The humoral immune response (anti-gE antibodies concentration) following the 0, 6-month schedule was not inferior to the humoral immune response following the 0, 2-month schedule, as the 97.5% CI upper limit of the antibodies concentration ratio was below 1.50 [1.16 (97.5% CI: 0.98; 1.39)].

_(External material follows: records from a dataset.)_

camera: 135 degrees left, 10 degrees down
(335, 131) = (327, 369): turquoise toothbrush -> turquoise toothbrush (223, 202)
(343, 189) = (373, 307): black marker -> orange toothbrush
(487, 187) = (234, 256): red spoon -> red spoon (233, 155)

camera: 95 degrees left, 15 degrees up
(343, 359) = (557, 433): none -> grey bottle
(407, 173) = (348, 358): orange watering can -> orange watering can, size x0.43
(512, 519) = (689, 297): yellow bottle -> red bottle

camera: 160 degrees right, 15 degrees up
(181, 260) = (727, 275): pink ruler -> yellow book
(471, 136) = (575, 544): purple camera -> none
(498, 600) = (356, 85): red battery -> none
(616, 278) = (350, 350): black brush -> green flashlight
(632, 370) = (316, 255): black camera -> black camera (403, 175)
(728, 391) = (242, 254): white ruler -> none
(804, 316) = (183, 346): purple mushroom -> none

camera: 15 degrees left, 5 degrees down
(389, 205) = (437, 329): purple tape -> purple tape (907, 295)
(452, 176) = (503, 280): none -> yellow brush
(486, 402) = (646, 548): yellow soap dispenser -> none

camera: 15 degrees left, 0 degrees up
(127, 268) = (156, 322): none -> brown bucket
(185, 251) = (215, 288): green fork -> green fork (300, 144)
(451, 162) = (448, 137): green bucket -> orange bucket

Immunogenicity in individuals previously vaccinated with live attenuated herpes zoster (HZ) vaccine: In a phase III, open-label, multicentre clinical study (Zoster-048), 430 adults ≥ 65 years of age with or without a previous history of vaccination with live attenuated HZ vaccine ≥ 5 years earlier were group-matched at a 1:1 ratio to receive 2 doses of Shingrix 2 months apart. The immune response to Shingrix was unaffected by prior vaccination with live attenuated HZ vaccine.
Pharmacokinetics: Evaluation of pharmacokinetic properties is not required for vaccines.
Clinical studies: See Pharmacodynamics as previously mentioned.
Toxicology: Preclinical Safety Data: Reproductive Toxicology: Administration of VZV gE AS01B to female rats did not indicate any harmful effects with respect to fertility, pregnancy, embryo-foetal development, parturition or postnatal development.
Treatment of male rats did not affect mating performance, fertility or early embryonic development.
Animal toxicology and/or pharmacology: Non-clinical data reveal no special hazard for humans based on conventional studies of acute and repeated dose toxicity, local tolerance and cardiovascular/respiratory safety pharmacology.